Поставленное задание
Подхватите биографический отрывок ниже и продолжите его сразу после последнего предложения.

+++ Фрагмент документа

На исходе весны 1812 г. он вместе с братом зачисляется подпрапорщиком в гвардию, в Семеновский полк, и проходит кампанию 1812 г., а затем Заграничный поход русской армии 1813–1814 гг., снискав дружбу сослуживцев и уважение старших. По окончании походов и возвращении из Франции переводится (теперь уже один, без брата, продолжившего службу в Семеновском) в лейб-гвардии гусарский полк, расквартированный в Царском Селе – там, в императорской резиденции, он часто бывает в доме Н. М. Карамзина, где в июне или июле 1816 г. знакомится с А. С. Пушкиным[10 - Дружбой с ним он будет в особенности гордиться в старости – публикация в 1854 г. в «Московских ведомостях» (№№ 71, 117, 119) «Материалов для […] биографии» Пушкина, составленных П. И. Бартеневым [см. переиздание: Бартенев П. И. О Пушкине: Страницы жизни поэта. Воспоминания современников / Сост., вступ. ст. и примеч. А. М. Гордина. – М.: Советская Россия, 1992], в которых он не будет упомянут, вызовет крайнее раздражение со стороны Чаадаева, писавшего С. П. Шевыреву: «Вы, конечно, заметили, что, описывая молодость Пушкина и года, проведенные им в Лицее, автор статей ни слова не упоминает обо мне, хотя в то же время и выписывает несколько стихов из его мне послания и даже намекает на известное приключение в его жизни, в котором я имел участие, но приписывая это участие исключительно другому лицу. Признаюсь, это умышленное забвение отношений моих к Пушкину глубоко тронуло меня. Давно ли его не стало, и вот как правдолюбивое потомство в угодность к своим взглядам хранит предания о нем! Пушкин гордился моею дружбою; он говорил, что я спас от гибели его и его чувства, что я воспламенял в нем любовь к высокому, а г. Бартеньев находит, что до этого никому нет дела, полагая, вероятно, что обращенное потомство, вместо стихов Пушкина, будет читать его Материалы» (II, 272–273). [Здесь и далее все ссылки на издание: Чаадаев П. Я. (1991) Полное собрание сочинений и избранные письма. В 2 т. / Отв. ред. З. А. Каменский. – М.: Наука, 1991. – даются в тексте, римская цифра указывает номер тома, арабская – номер страницы.]].

++++++
+++ Выдержки из данных

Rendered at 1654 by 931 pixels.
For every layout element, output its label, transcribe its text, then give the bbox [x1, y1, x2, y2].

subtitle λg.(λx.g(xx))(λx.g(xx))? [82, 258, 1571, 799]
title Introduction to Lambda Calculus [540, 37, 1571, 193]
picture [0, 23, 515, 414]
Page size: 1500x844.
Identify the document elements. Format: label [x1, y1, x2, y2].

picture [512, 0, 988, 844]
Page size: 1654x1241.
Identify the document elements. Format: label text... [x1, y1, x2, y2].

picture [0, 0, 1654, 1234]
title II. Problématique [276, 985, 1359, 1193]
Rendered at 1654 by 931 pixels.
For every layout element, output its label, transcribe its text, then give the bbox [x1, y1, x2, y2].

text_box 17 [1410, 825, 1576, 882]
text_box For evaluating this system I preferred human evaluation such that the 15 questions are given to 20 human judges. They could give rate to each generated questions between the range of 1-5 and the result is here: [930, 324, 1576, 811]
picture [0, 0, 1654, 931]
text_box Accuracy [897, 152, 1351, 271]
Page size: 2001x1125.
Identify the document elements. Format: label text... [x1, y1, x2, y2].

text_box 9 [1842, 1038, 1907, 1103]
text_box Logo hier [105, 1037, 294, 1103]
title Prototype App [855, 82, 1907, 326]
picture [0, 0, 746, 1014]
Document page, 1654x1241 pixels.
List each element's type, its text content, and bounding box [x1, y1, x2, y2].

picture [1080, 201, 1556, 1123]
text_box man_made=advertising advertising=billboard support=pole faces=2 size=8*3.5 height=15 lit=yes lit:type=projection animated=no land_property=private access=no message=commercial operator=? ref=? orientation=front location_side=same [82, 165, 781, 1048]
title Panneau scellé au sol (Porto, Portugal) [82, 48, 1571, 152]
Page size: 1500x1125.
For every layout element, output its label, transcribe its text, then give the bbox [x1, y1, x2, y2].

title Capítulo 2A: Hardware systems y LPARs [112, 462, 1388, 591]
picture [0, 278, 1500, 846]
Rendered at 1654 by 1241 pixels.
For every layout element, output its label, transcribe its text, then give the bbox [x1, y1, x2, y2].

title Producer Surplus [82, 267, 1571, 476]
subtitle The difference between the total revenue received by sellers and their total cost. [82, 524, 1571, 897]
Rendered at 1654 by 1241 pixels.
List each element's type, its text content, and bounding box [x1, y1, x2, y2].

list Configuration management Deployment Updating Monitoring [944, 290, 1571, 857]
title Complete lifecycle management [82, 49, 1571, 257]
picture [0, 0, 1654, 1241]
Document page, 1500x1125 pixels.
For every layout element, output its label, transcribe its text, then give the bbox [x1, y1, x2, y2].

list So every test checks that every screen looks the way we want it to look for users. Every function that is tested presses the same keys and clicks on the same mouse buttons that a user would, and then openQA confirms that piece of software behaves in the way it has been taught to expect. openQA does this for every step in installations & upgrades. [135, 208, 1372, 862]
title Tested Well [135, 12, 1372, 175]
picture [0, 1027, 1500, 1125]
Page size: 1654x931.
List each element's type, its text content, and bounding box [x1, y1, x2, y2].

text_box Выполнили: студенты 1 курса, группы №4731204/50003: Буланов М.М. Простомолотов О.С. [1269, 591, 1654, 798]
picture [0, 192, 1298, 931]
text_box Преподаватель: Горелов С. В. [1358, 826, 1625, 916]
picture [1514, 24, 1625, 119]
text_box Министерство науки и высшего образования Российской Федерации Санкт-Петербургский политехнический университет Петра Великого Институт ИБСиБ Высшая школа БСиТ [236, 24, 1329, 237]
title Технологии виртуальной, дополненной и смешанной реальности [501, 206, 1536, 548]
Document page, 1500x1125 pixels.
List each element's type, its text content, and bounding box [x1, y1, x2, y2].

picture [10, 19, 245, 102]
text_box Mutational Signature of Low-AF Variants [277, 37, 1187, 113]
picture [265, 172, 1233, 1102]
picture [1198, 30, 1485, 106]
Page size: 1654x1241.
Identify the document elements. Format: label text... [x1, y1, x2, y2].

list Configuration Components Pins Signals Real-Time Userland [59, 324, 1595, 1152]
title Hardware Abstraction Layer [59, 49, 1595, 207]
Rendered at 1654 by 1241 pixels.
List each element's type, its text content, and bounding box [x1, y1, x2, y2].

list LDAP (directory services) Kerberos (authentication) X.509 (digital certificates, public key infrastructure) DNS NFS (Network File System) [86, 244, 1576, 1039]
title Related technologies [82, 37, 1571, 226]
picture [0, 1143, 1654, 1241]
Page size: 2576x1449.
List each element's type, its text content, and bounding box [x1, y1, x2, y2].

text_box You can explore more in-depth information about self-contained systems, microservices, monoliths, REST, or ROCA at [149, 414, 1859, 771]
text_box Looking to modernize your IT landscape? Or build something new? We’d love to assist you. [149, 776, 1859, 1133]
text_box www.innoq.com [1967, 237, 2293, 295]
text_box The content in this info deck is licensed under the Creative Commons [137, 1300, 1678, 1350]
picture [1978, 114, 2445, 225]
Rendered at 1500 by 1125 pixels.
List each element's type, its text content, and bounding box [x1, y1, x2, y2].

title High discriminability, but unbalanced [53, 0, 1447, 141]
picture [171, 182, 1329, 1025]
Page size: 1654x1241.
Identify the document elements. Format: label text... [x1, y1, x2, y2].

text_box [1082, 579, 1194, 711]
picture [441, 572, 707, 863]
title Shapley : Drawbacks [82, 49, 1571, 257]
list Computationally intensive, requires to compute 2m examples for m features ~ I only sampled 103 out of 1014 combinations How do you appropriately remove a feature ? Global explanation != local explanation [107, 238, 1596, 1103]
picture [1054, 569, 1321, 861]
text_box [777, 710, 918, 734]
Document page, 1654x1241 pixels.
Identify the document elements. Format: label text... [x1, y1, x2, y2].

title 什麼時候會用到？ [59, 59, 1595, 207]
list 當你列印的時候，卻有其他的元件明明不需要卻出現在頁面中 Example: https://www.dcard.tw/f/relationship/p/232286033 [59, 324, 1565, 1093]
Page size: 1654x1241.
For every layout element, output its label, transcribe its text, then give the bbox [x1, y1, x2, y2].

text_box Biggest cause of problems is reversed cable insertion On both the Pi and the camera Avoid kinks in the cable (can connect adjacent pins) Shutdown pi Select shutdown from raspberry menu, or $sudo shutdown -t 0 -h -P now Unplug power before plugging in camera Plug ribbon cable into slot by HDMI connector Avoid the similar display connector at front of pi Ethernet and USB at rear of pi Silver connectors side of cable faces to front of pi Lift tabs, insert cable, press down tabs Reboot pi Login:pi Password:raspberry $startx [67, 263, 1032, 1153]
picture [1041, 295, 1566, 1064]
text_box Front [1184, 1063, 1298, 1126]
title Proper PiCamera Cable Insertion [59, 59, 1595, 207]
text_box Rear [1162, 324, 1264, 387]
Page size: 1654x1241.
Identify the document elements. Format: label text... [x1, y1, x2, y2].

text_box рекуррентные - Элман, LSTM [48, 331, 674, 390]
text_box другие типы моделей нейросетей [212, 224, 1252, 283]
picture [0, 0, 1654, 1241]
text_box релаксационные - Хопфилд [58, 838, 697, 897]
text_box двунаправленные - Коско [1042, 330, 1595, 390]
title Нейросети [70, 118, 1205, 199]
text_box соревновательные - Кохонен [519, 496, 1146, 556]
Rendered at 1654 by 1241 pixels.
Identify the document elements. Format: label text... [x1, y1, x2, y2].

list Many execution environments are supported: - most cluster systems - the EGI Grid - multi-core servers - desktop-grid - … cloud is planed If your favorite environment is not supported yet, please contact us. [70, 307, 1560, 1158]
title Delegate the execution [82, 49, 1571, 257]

++++++

Ответ на задание
Карьера Чаадаева идет успешно – на исходе 1817 г. он назначается адъютантом гр. И. В. Васильчикову, одному из самых близких к императору Александру I лиц, и, с общей точки зрения, может рассчитывать на быстрое дальнейшее повышение, будучи лицом известным и ценимым высшими чинами империи. Но его собственные планы лежат в иной области – брат его уже ранней весной 1820 г. выходит в отставку и поселяется в Москве, а сам Чаадаев подает прошение об отставке на исходе декабря того же года и получает ее в феврале 1821 г.

Столь неожиданный при свете внешних обстоятельств поступок обрастает массой слухов и предположений, Ф. Ф. Вигель расскажет, что отставка выйдет из неудовольствия государя на опоздание Чаадаева с известием о восстании в Семеновском полку:

«[…] гусар и доктор философии в отношении к наряду был вместе с тем и совершенная кокетка: по часам просиживал он за туалетом, чистил рот, ногти, протирался, мылся, холился, прыскался духами. Дорогой он предавался тем же упражнениям и оттого с прибытием опоздал двумя сутками»[11 - Вигель Ф. Ф. Записки. В 2 кн. Кн. 2. – М.: Захаров, 2003. С. 982.].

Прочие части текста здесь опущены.